A September 2002 report by the Joint Chiefs of Staff detailing a lack of evidence for Iraq's chemical weapons program was seen by then-Defense Secretary Donald Rumsfeld, but was not shared with everyone in the George W. Bush administration,
Politico reports.
"Please take a look at this material as to what we don’t know about WMD. It is big," Rumsfeld wrote to Joint Chiefs Chairman General Richard Myers.
But it is not clear the report, which weakened the administration's argument for an invasion of Iraq, was seen by anyone else on the Bush team.
Instead, Bush, Vice President Dick Cheney and Secretary of State Colin Powell argued publicly that there was, indeed, strong evidence that Iraqi President Saddam Hussein was developing weapons of mass destruction – and was within a decade of acquiring a nuclear weapon.
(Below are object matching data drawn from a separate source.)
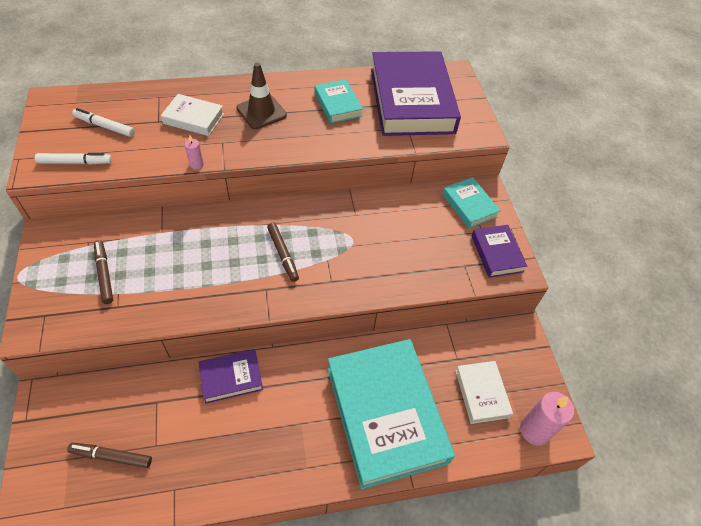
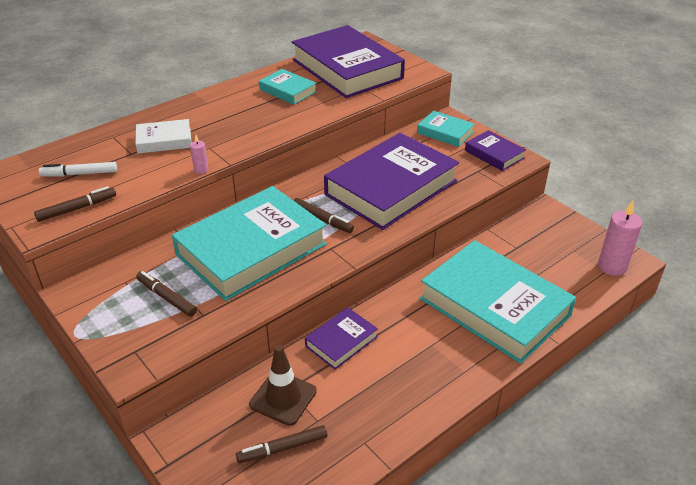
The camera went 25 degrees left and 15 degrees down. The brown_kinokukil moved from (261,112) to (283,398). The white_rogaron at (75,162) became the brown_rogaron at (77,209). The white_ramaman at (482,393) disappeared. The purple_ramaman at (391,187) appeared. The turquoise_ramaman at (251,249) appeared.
Rumsfeld was under no legal obligation to share the report, Politico notes, but his decision not to do so raises questions as to whether his decision was based on a desire to avoid undermining the White House's argument for war.
"The JCS report undercut their assertions, and if it had been shared more widely within the administration, the debate would have been very different," Politico writes.
Rumsfeld had said months earlier in relation to Iraq's WMD program, "there are known knowns; there are things we know we know. We also know there are known unknowns; that is to say we know there are some things we do not know. But there are also unknown unknowns – the ones we don't know we don't know. And if one looks throughout the history of our country and other free countries, it is the latter category that tend to be the difficult ones."
The September report appears to have made some of those "known knowns" more "unknown."